The European Union has meanwhile been drafting a regulatory framework — AI Act — that’s making its way through the European Parliament and goals to grow to be a worldwide standard. The law would assign applications of AI to a few risk categories: applications and systems that create an “unacceptable risk”; “high-risk applications” that might be subject to specific legal requirements; and applications not explicitly banned or listed as high-risk that might largely be left unregulated.

The U.S. Department of Commerce has also drafted a voluntary framework meant as guidance for firms, yet amazingly, there stays no regulation — zilcho — despite that it’s sorely needed. (Along with OpenAI, tech behemoths like Microsoft and Google — burned by earlier releases of their very own AI that backfired — are very publicly racing again to roll out AI-infused products and applications. Like OpenAI, also they are attempting to determine their very own tweaks and guardrails.)

A sort of World Wide Web consortium, a world organization created in 1994 to set standards for the World Wide Web, would seemingly make sense. Indeed, Murati told Time that “different voices, like philosophers, social scientists, artists, and other people from the humanities” must be brought together to reply the various “ethical and philosophical questions that we’d like to think about.”

Newer tools that help people vote on issues could also potentially help. OpenAI CEO Sam Altman can also be a co-founder, for instance, of a retina-scanning company in Berlin called WorldCoin that wishes to make it easy to authenticate someone’s identity easily. Questions have been raised in regards to the privacy and security implications of WorldCoin’s biometric approach, but its potential applications include distributing a worldwide universal basic income, in addition to empowering latest types of digital democracy.

Either way, Ovadya is busily trying to steer all the key AI players that collective intelligence is the solution to quickly create boundaries around AI while also giving them needed credibility. Take OpenAI, says Ovadya. “It’s getting some flack immediately from everyone,” including over its perceived liberal bias. “It could be helpful [for the company] to have a extremely concrete answer” about the way it establishes its future policies.

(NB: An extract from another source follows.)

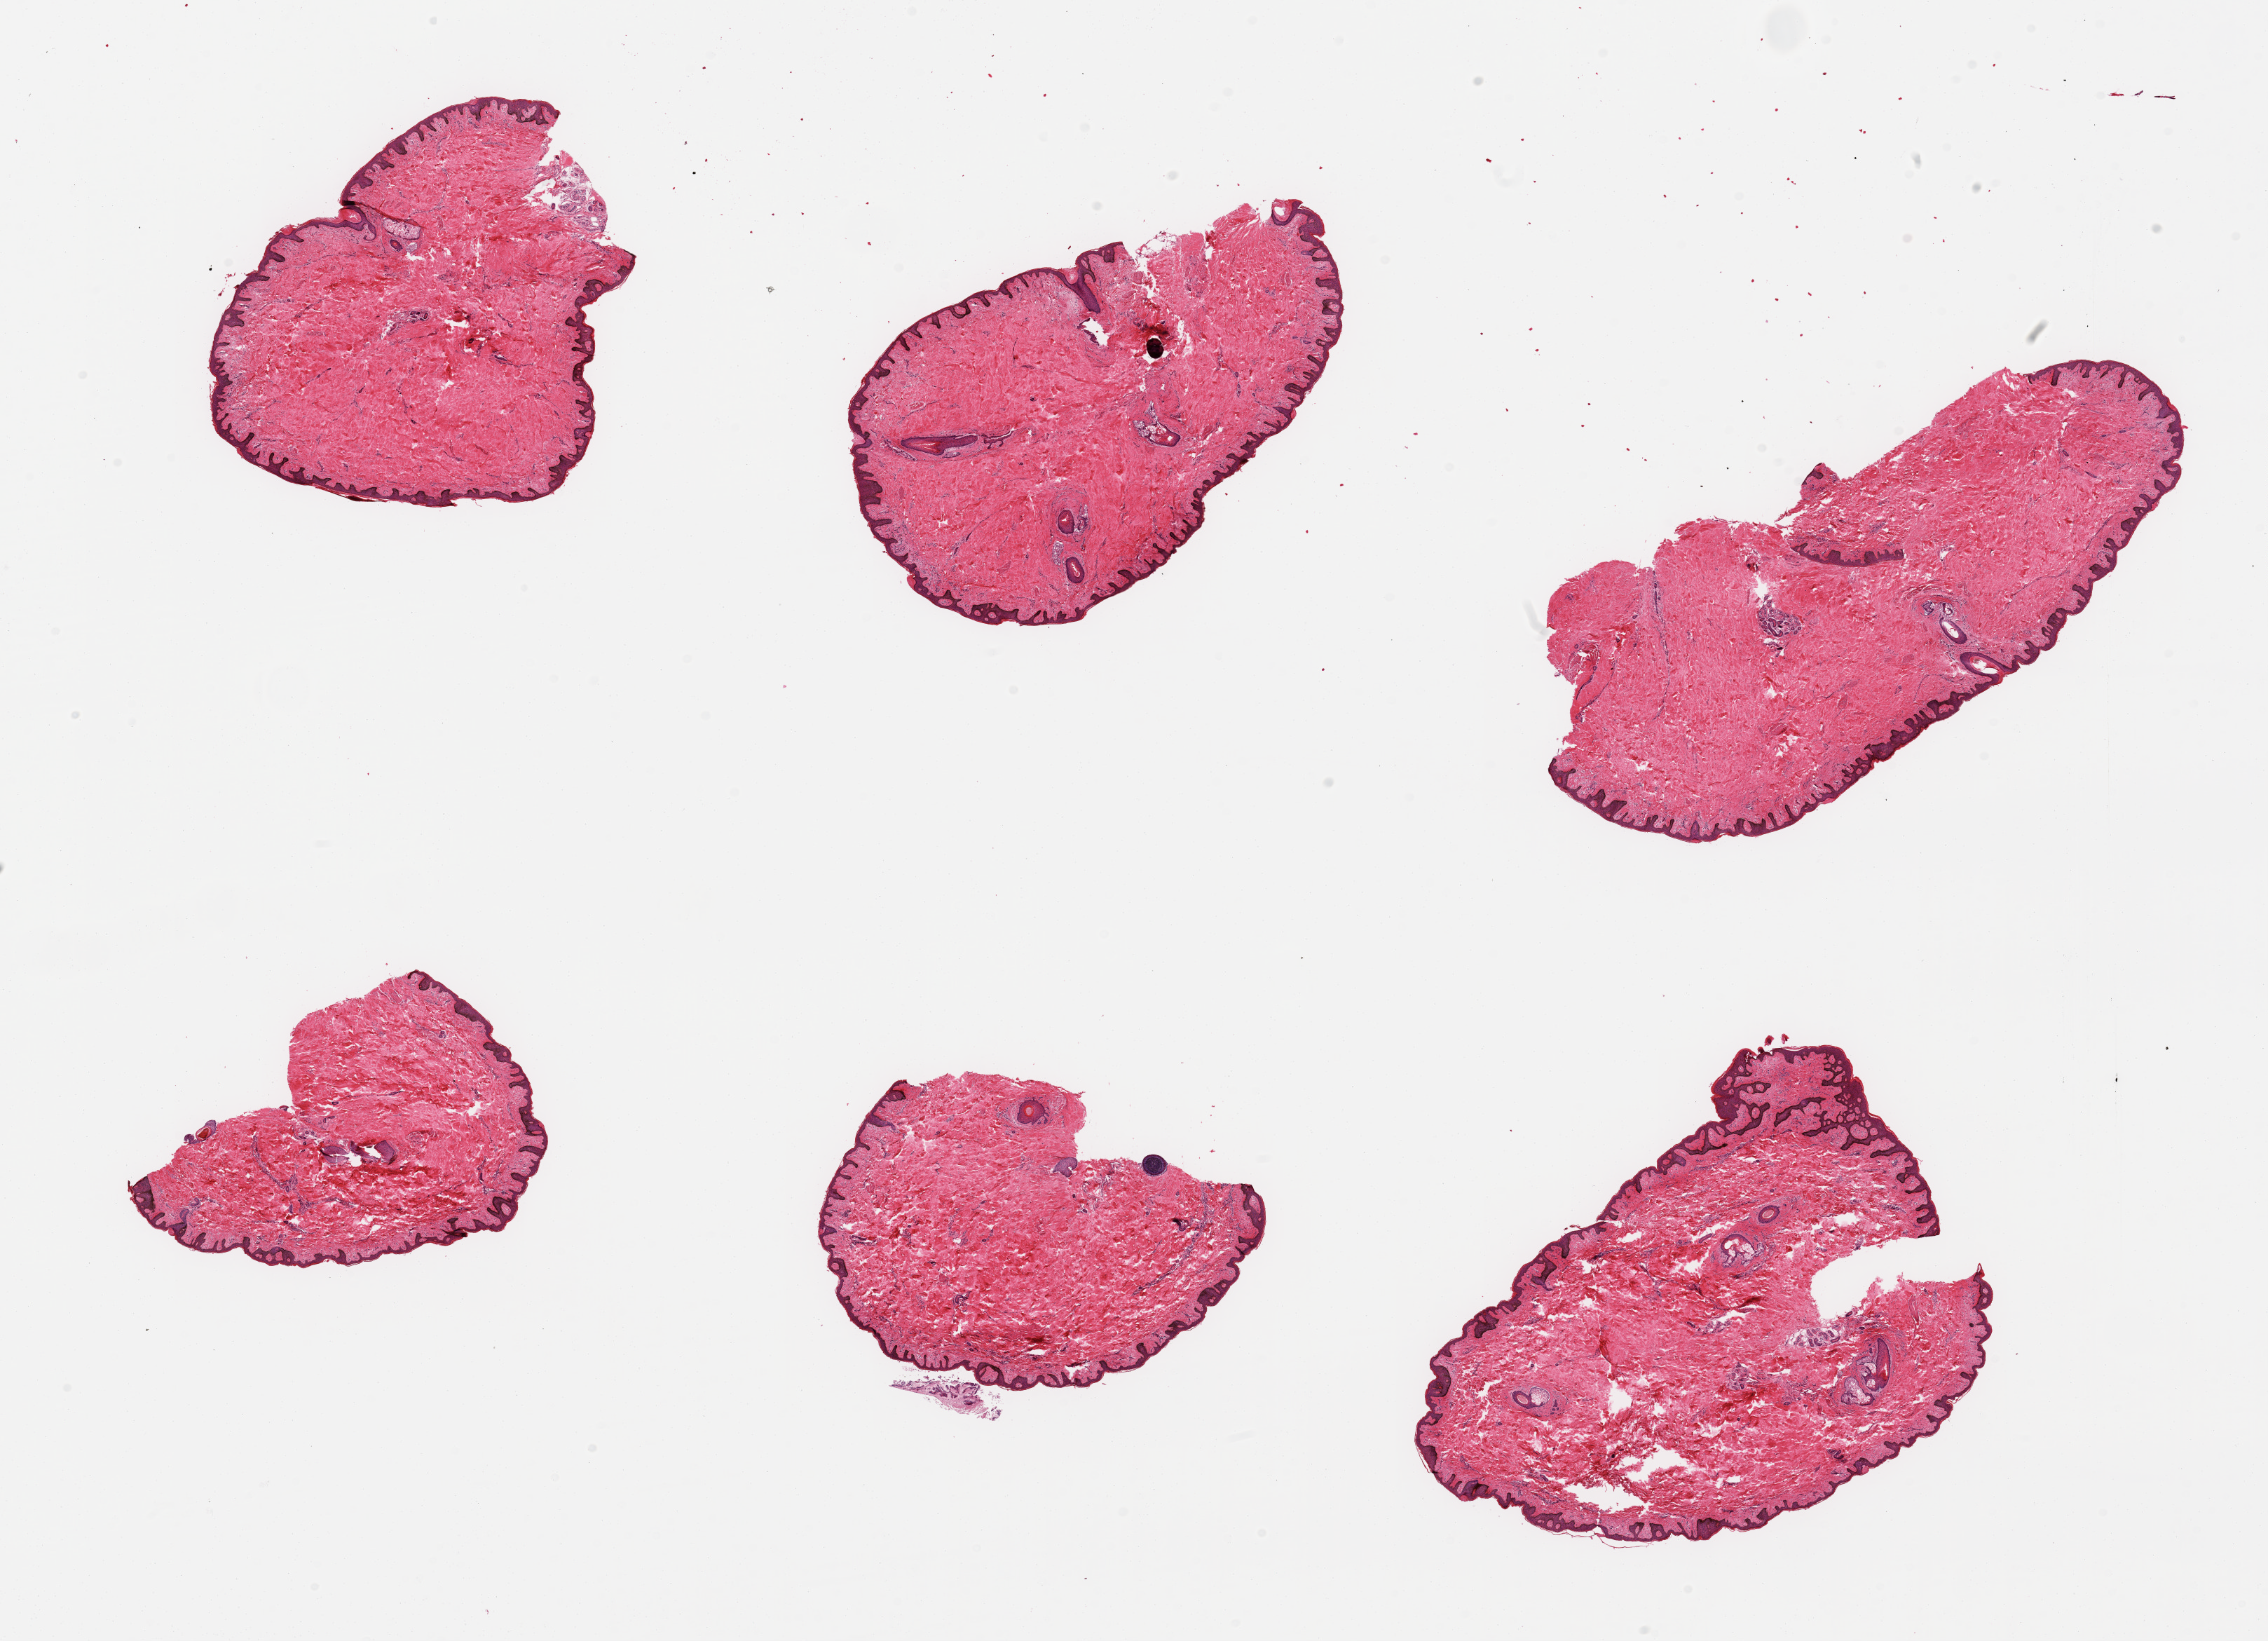
Digitized hematoxylin and eosin (H&E)-stained section — a low-resolution overview of the entire scanned area, about 25.6 x 18.5 mm (slide scanned at 20x); PAXgene-fixed paraffin-embedded (PFPE) section; sampled site (target tissue): skin of suprapubic region; donor tissue sample. Male donor.
Pathologist's review note for this sample: 6 pieces, no dermal fat; squamous epithelium is ~40-50 microns.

Ovadya similarly points to Stability.AI, the open-source AI company whose CEO, Emad Mostaque, has repeatedly suggested that Stability is more democratic than OpenAI since it is accessible all over the place, whereas OpenAI is accessible only in countries immediately where it may provide “protected access.”

Says Ovadya, “Emad at Stability says he’s ‘democratizing AI.’ Well, wouldn’t it’s nice to truly be using democratic processes to determine what people actually need?”